Je cite Leonard Cohen: ‘There is a crack in everything, that’s how the light gets in.’ –Il existe une fissure en tout, voilà comment la lumière s’infiltre.-

Je crois que les vrais artistes passent par cela. Cela fait partie du voyage; se perdre pour renaître et céder la place à un phénomène plus grand qu’eux-même pour renaître.

C’est le secret de l’art qui ouvre les portes vers un nouvel univers où il serait possible d’inviter les autres… Cela pourrait être le théâtre, l’écriture, la peinture… Personnellement, j’écris des poèmes tous les jours, je filme des courts-métrages, je compose des chansons, je chante, je peins… Qu’importe le moyen artistique auquel j’ai recours, j’essaie tout simplement d’être. En étant, les choses prennent vie. Voilà le but de ma vie en un mot: être.

 

Lecoq, de qui vous vous inspirez dans vos techniques théâtrales a affirmé: ‘Il n’y a pas de mouvement sans point fixe. Si on ne le trouve pas, il faut l’inventer.’ Quel a été votre point fixe?

C’est toujours le même… Quand j’avais 18 ans et un mois j’ai expérimenté l’existence de Dieu; une expérience mystique. Je ressens une connection dans mon âme qui m’inspire quotidiennement. L’esprit de la lumière, de Dieu en moi, est ma maison intérieure, ma seule source d’inspiration et mon point fixe.

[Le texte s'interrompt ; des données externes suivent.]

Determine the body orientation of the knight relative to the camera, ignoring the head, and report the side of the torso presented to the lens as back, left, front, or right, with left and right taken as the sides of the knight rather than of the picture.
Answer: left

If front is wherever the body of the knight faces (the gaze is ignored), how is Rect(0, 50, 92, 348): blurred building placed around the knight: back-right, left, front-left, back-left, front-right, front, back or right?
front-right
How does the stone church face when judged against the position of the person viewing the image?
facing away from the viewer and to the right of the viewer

Je me demande si selon Lecoq, je suis mon point fixe ou bien il existe un point fixe pour moi à l’extérieur de moi… est-ce que notre âme est notre point fixe ou bien sommes-nous le point fixe de l’âme? Quand j’ai compris que je suis mon propre masque aussi bien que le point fixe pour mon âme, j’ai accepté d’être artiste.

 

Qui sont les artistes qui vous inspirent?

Les humbles. Ceux dont l’égo ne domine pas l’art mais ceux dont l’art est au service de leur âme. Je dirais Charlie Chaplin, la poétesse Alda Merini -internée dans un hôpital psychiatrique parce que l’on a cru qu’elle était trop ouverte à la vie, Rumi, un artiste du passé, ma mentor, Elizabeth Baron, une personne faite d’amour pur et de ‘sauvage’; elle est la personne la plus simple au monde, mais qui m’apprit comment être artiste. J’aimerais également citer Matteo Destro Giovanni et Dario Fo qui a reçu le prix nobel de la littérature en 1997, Roberto Benigni et Donato Ameleto Sartori…

 

Tout comme vous le demandez à votre groupe dans vos ateliers de théâtre, est-ce qu’il y aurait un poème qui vous vient à l’esprit?

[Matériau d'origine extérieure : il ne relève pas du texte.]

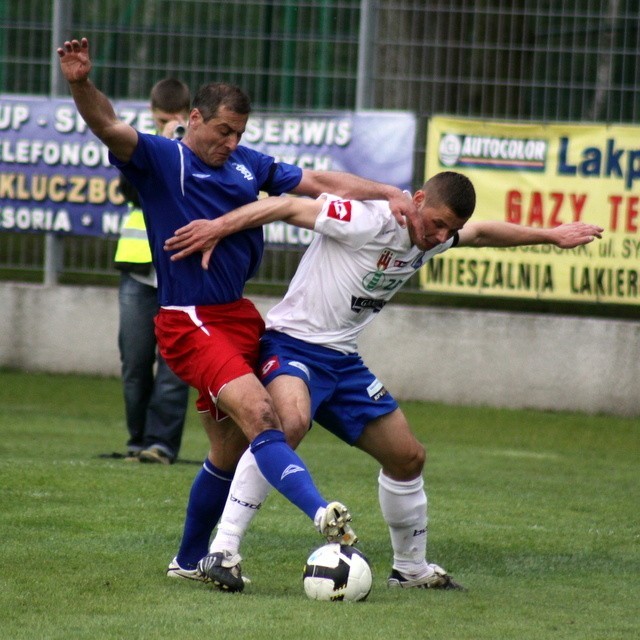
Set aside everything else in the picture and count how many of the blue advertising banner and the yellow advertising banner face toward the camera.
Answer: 2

Oh me! Oh Life! -de Walt Whitman

 

Quelle serait votre récompense ultime?

Inspirer les gens autour de moi à ressentir l’amour et à expériementer les dessous de l’âme. Je me sens un valet au service de cette mission.

 

Quelque chose à partager?

Un récit personnel; la synestésie. C’est un trouble neurologique qui peut tomber sur une personne entre des milliers. Quand on naît, les sens trouvent leur place. Dans mon cas, deux sens ne se sont jamais déconnectés; je perçois tout en couleurs. Cela est le cas de Van Gogh, Bob Dylan par exemple… Je perçois même les personnes en couleurs et chaque personne a une couleur propre à elle.

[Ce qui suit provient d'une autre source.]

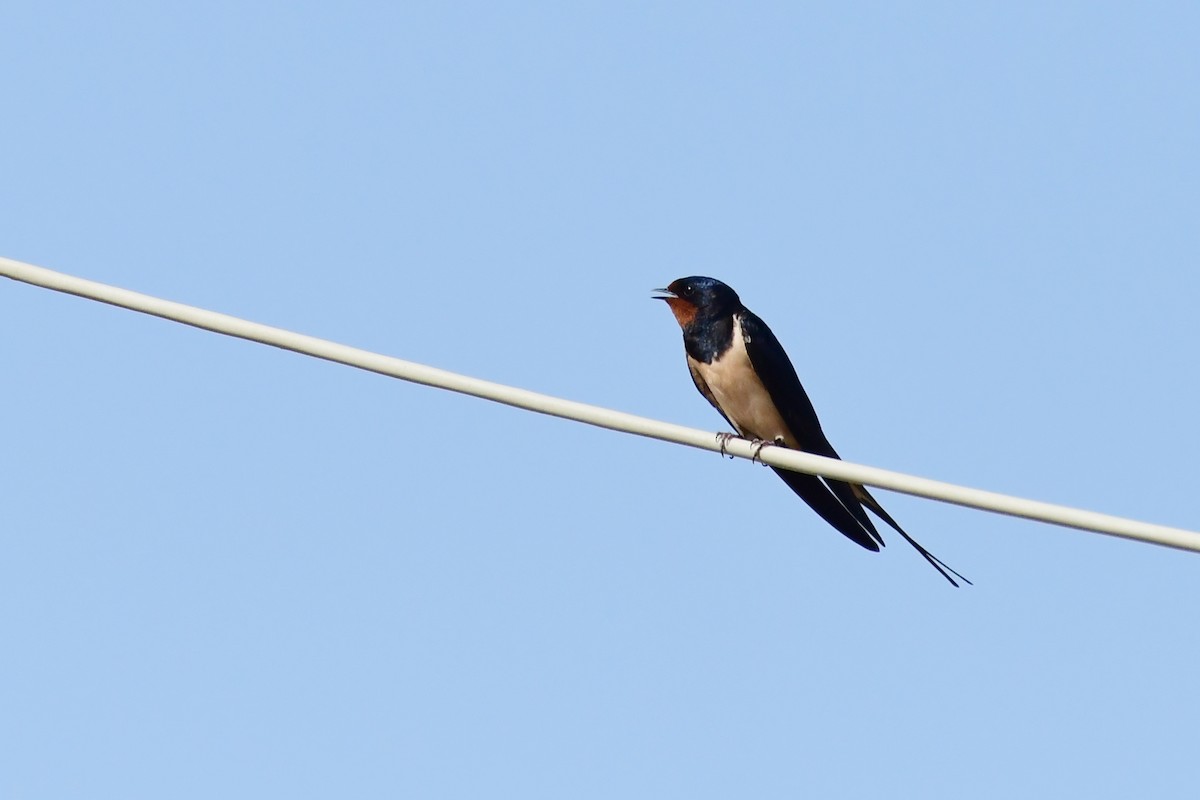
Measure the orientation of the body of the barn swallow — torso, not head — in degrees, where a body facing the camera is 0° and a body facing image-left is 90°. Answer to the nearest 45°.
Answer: approximately 45°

Qu’est-ce qui vous inspire le plus?

La vérité. Les personnes vraies et la simplicité. L’abondance de la vie et de l’amour… la beauté.

 

Une émotion guide?

L’ouverture à la vie.

 

Qu’est-ce qui vous met en colère?

L’immobilité. Le dogmatisme. Les esprits étroits. L’égoïsme.

 

Qu’est-ce qui vous rend heureux?

La vitalité, la générosité, l’excitation, le mouvement, le calme, la tendresse… la douceur.

 

Un seul message au monde entier?

Soyez vous-mêmes, acceptez-vous, donnez pleinement au monde et ne vous attendez à rien en retour.

 

Un dernier mot?

Viva la vita. La vie est belle.

 

*Interview: Marie-Christine Tayah

 

*Video par NAY AOUN

Oh me! Oh Life! -Walt Whitman

Oh me! Oh life! of the questions of these recurring,

Of the endless trains of the faithless, of cities fill’d with the foolish,

Of myself forever reproaching myself, (for who more foolish than I, and who more faithless?)

Of eyes that vainly crave the light, of the objects mean, of the struggle ever renew’d,

Of the poor results of all, of the plodding and sordid crowds I see around me,

Of the empty and useless years of the rest, with the rest me intertwined,

The question, O me! so sad, recurring—What good amid these, O me, O life?

 

                                       Answer.

That you are here—that life exists and identity,

That the powerful play goes on, and you may contribute a verse.